Organizatorami wysłuchania poza Fundacją Stocznia były Wolna Szkoła i Centrum Nauki Kopernik.  – Nie ma tu przedstawicielek Ministerstwa Edukacji Narodowej, nad czym ubolewam, bo nawet na wysłuchaniu 8 lat temu przedstawicielka rządzącej wtedy opcji się pojawiła. Mimo że naprawdę nie było to środowisko przyjazne dla tej osoby, jakoś zmierzyła się z tym, co zostało powiedziane – mówił na otwarciu spotkania Kuba Wygnański z Fundacji Stocznia.  Chodziło o pierwsze wysłuchanie w sprawie sześciolatków, na którym do samego końca obecna była wiceministra Marzena Machałek.

Spośród posłów i posłanek, jedynie Dorota Łoboda i Teresa Pamuła przyjęły zaproszenie na wysłuchanie. Wypowiedziom przysłuchiwała się jednak Kinga Białek – członkini ministerialnego zespołu ekspertów i ekspertek zajmujących się odchudzeniem podstaw programowych.

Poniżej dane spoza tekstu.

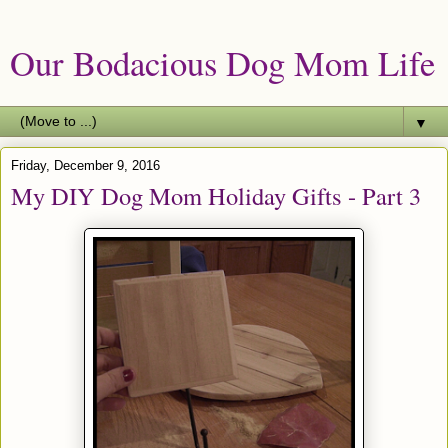
Our Bodacious Dog Mom Life
▼
Friday, December 9, 2016
My DIY Dog Mom Holiday Gifts - Part 3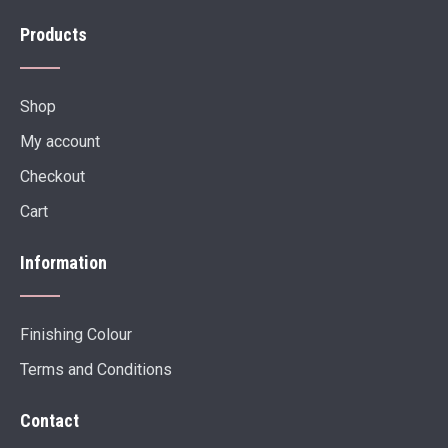
Products
Shop
My account
Checkout
Cart
Information
Finishing Colour
Terms and Conditions
Contact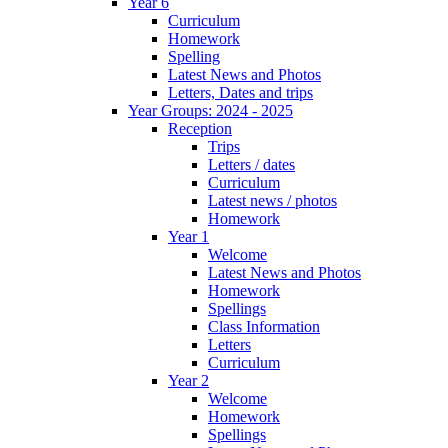
Year 6
Curriculum
Homework
Spelling
Latest News and Photos
Letters, Dates and trips
Year Groups: 2024 - 2025
Reception
Trips
Letters / dates
Curriculum
Latest news / photos
Homework
Year 1
Welcome
Latest News and Photos
Homework
Spellings
Class Information
Letters
Curriculum
Year 2
Welcome
Homework
Spellings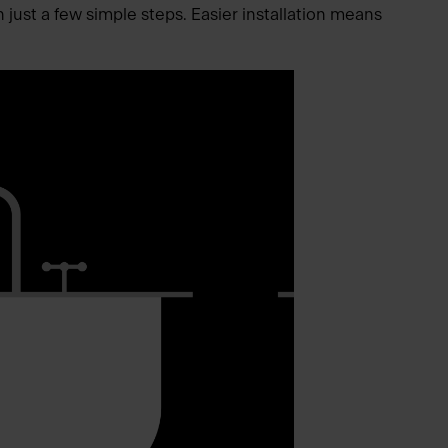
n just a few simple steps. Easier installation means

– 25 lat temu pracowałam w MEN w departamencie kształcenia i doskonalenia nauczycieli. To był czas wielkiej reformy i pierwszej nowoczesnej podstawy programowej – zaczęła swoje wystąpienie Dorota Obidniak. – MEN było wtedy bardzo biedną instytucją w porównaniu z dzisiejszymi możliwościami, ale wysyłało nas na wizyty studyjne do różnych krajów żebyśmy mogli zobaczyć jak tworzy się tam polityki edukacyjne. Od tego czasu jestem absolutną orędowniczką powstania w Polsce Instytutu Programów, bo programy są taką częścią edukacji, nad którymi praca nigdy się nie kończy. Jeszcze chwilę temu nikt nie przypuszczał np., że będziemy rozważać powrót przysposobienia obronnego do szkół – mówiła.

– Od 25 lat słyszę jednak, że Polski nie stać na taki Instytut Programowy choć w tym czasie wydaliśmy miliony na powoływanie różnych grup ekspertów, które opracowywały kolejne podstawy programowe dlatego, że każdy z 20 ministrów miał ambicje, żeby coś tam zmienić albo musiał zmienić – podkreśliła przedstawicielka ZNP.

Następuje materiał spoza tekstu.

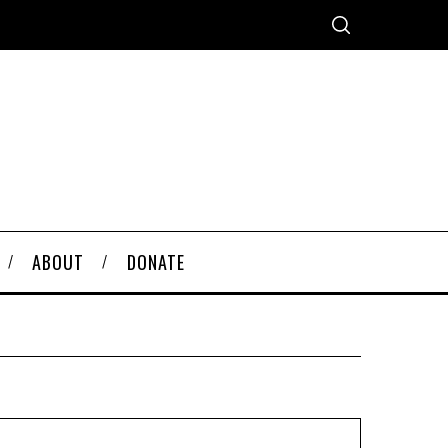
ABOUT
DONATE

Czym jest taki instytut Dorota Obidniak opowiadała na przykładzie Instytutu Programowego w Australii, który współpracuje z nauczycielami i siecią szkół. Razem sprawdzają i na bieżąco konsultują nowe propozycje programowe.

Według Doroty Obidniak na rodzimej liście lektur z języka polskiego jest nadreprezentacja tekstów literackich kosztem tekstów użytkowych.. – Byłam bardzo rozczarowana, że nikt (w ramach konsultacji – przyp.red) nie upomniał się, by na liście lektur obowiązkowych znalazła się Konstytucja RP, a przecież jest to tekst, który jest fenomenem stylistycznym, przykładem tekstu użytkowego i prawnego, tekstu o wartościach – oceniła.

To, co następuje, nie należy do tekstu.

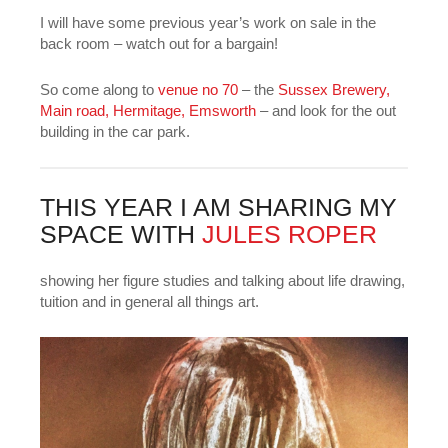
I will have some previous year’s work on sale in the
back room – watch out for a bargain!
So come along to
venue no 70
– the
Sussex Brewery,
Main road, Hermitage, Emsworth
– and look for the out
building in the car park.
THIS YEAR I AM SHARING MY
SPACE WITH
JULES ROPER
showing her figure studies and talking about life drawing,
tuition and in general all things art.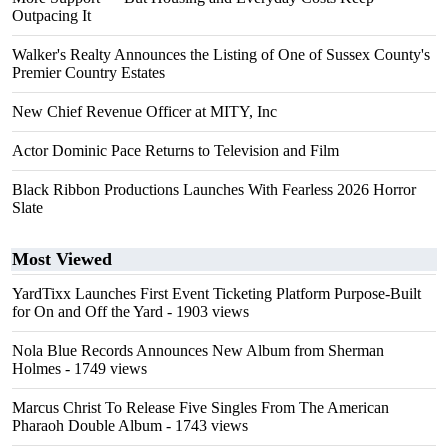
Outpacing It
Walker's Realty Announces the Listing of One of Sussex County's
Premier Country Estates
New Chief Revenue Officer at MITY, Inc
Actor Dominic Pace Returns to Television and Film
Black Ribbon Productions Launches With Fearless 2026 Horror
Slate
Most Viewed
YardTixx Launches First Event Ticketing Platform Purpose-Built
for On and Off the Yard
- 1903 views
Nola Blue Records Announces New Album from Sherman
Holmes
- 1749 views
Marcus Christ To Release Five Singles From The American
Pharaoh Double Album
- 1743 views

– Musimy odpowiedzieć sobie na pytanie, kogo chcemy kształcić we współczesnej szkole. Historyka literatury powinien zastąpić świadomy użytkownik języka – wskazywał dr Łukasz Tupacz, polonista, egzaminator i wykładowca.  – Ustalmy kształt kanonu lektur, ale ograniczmy go do kilkunastu pozycji z literatury polskiej i światowej. Pozostałe teksty powinni wybierać nauczyciele, którzy najlepiej znają swoich uczniów. – Nie twórzmy podstawy programowej pod egzaminy zewnętrzne, ponieważ to zabija jej istotę – apelował.  – Zamiast encyklopedyzmu, poświęćmy więcej czasu na rozwijanie kluczowych kompetencji i umiejętności przyszłości w ramach lekcji języka polskiego.

– Zapytaliśmy na naszej stronie o ile procent zdaniem nauczycieli i nauczycielek zmniejszono podstawę programową. Oto przykładowe komentarze: „To odchudzanie to jakiś żart”, „Prawie nie dostrzegam różnicy”, „W historii może jakieś 0,5%”. Najczęściej pojawiającą się wartością było 2%. Zatem nasz postulat to urzeczywistnienie obietnicy 20%. – wskazywała Anna Schmidt-Fic z Protestu z Wykrzyknikiem.

– Dopóki rozporządzenie nie zostało podpisane, jeszcze jest czas, żeby rozważyć zupełnie inne podejście do odchudzania podstawy programowej – postawić na autonomię nauczycieli i to im dać prawo do decydowania, ile i jakie treści mogą lub powinni ograniczyć. Najpierw jednak należałoby zdjąć z nich ciężar egzaminów, na których obowiązuje cała podstawa programowa. Skoro centralistyczne wykreślanie tej czy innej lektury budzi tak wiele emocji i wywołuje niemal wojnę ideologiczną, to może nic z podstawy programowej nie wykreślając, „odchudzić” wymagania egzaminacyjne. I takie właśnie rozwiązanie do czasu zmiany podstawy programowej na nową rekomendujemy – zaznaczyła.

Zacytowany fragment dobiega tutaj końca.